I have used this baked cheesecake recipe for several functions, including my own birthday party.
It ALWAYS goes down well with everybody! You can use your imagination for the toppings – I love using whole fresh strawberries on top (dusted with icing sugar). You could also serve it plain, why not?!
- 200 grams of sweet pastry – see https://whippingitup.wordpress.com/2009/08/03/how-to-make-sweet-pastry-for-tarts-etc/ for the recipe (you DON’T BLIND BAKE the sweet pastry in this case)
- 500 grams cream cheese
- 1 tin condensed milk
- 50 ml pouring cream
- 85 grams castor sugar
- 1 tablespoon custard powder
- 2 1/2 eggs
- lime juice
- Mix the cream cheese, condensed milk & cream together (until smooth)
- Mix in all the other ingredients
- Grease a tart tin and then line it with your sweet pastry
- Pour the mix into the pastry tin
- Bake at 110 degrees celsius until the pastry is golden brown and the cheesecake has set (test for readiness by prodding gently with your finger – it should have a firm consistency)
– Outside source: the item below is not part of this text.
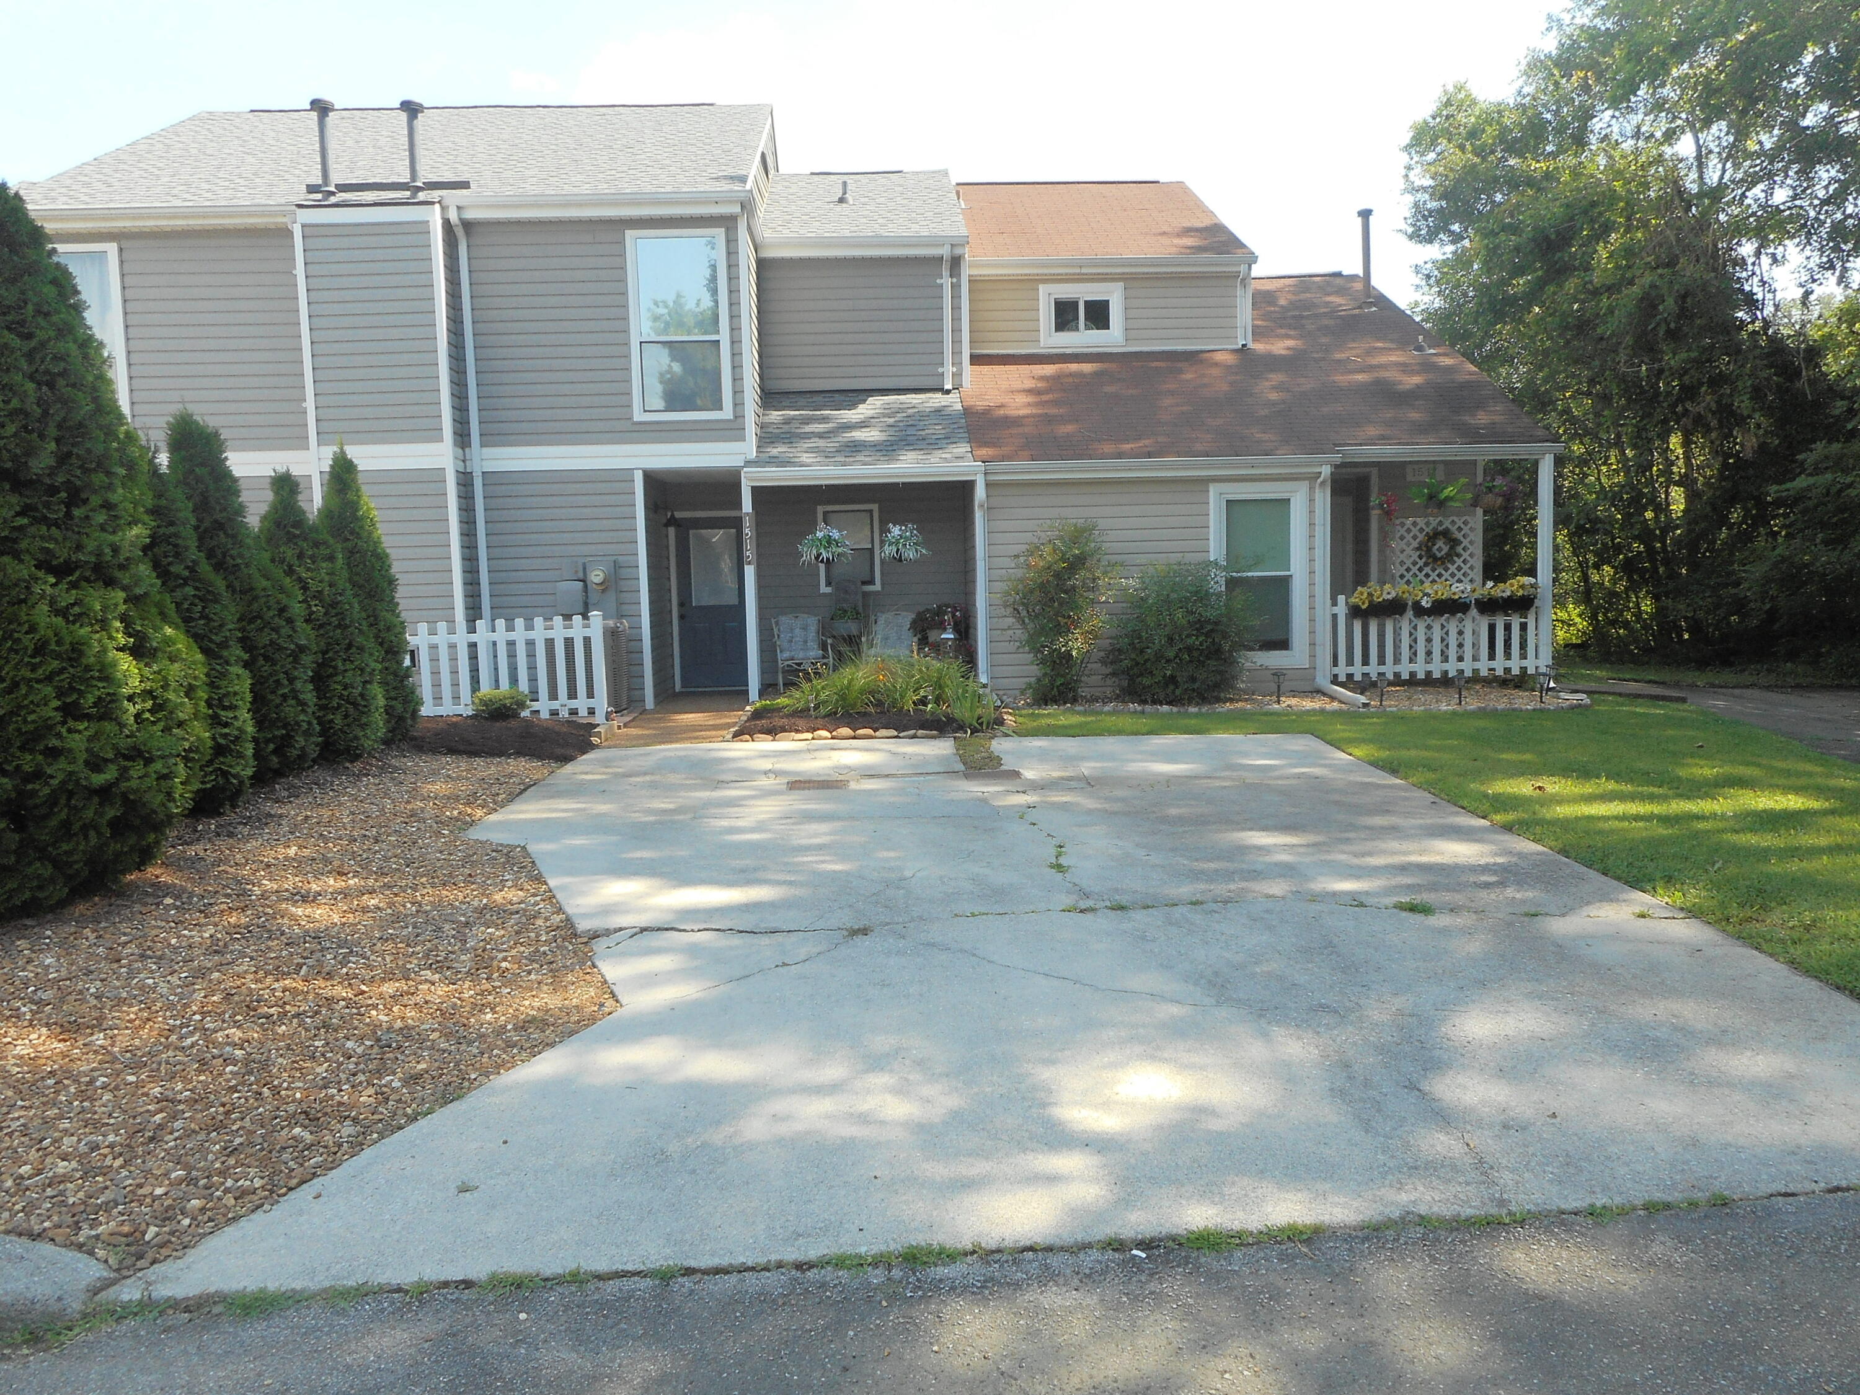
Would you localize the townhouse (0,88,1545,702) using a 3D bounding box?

- Apologies but I don’t have a baking time for you – we were not taught to work with TIMES. Chef Tim taught us to be in touch with what we were baking – the golden rule was this: ‘It’s ready when it’s ready!’ It was frustrating for us patisserie-chefs-in-training in the beginning but it has proved to be a wonderful way of working.
Allow your cheesecake to cool before serving.